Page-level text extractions
- Opening Delimiter -

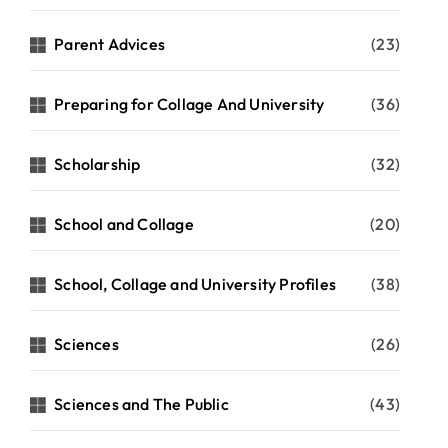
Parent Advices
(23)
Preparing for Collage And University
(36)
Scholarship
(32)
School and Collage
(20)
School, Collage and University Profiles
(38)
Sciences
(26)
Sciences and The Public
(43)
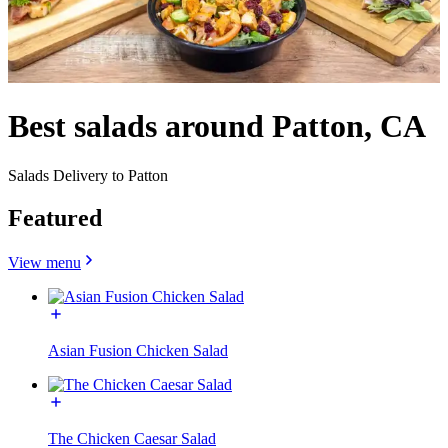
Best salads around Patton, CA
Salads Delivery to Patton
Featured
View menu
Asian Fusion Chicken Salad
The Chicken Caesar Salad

- Closing Delimiter -
- Opening Delimiter -

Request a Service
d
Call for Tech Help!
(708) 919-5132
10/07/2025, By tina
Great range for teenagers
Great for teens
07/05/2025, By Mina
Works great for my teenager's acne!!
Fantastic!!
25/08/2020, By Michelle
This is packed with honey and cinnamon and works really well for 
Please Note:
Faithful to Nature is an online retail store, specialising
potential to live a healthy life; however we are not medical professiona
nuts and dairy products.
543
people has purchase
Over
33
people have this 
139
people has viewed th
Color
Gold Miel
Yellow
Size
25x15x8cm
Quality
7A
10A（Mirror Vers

- Closing Delimiter -

■ Activity: Please give the number of lines above that include the string "Collage", with nothing added.

■ Written response: 3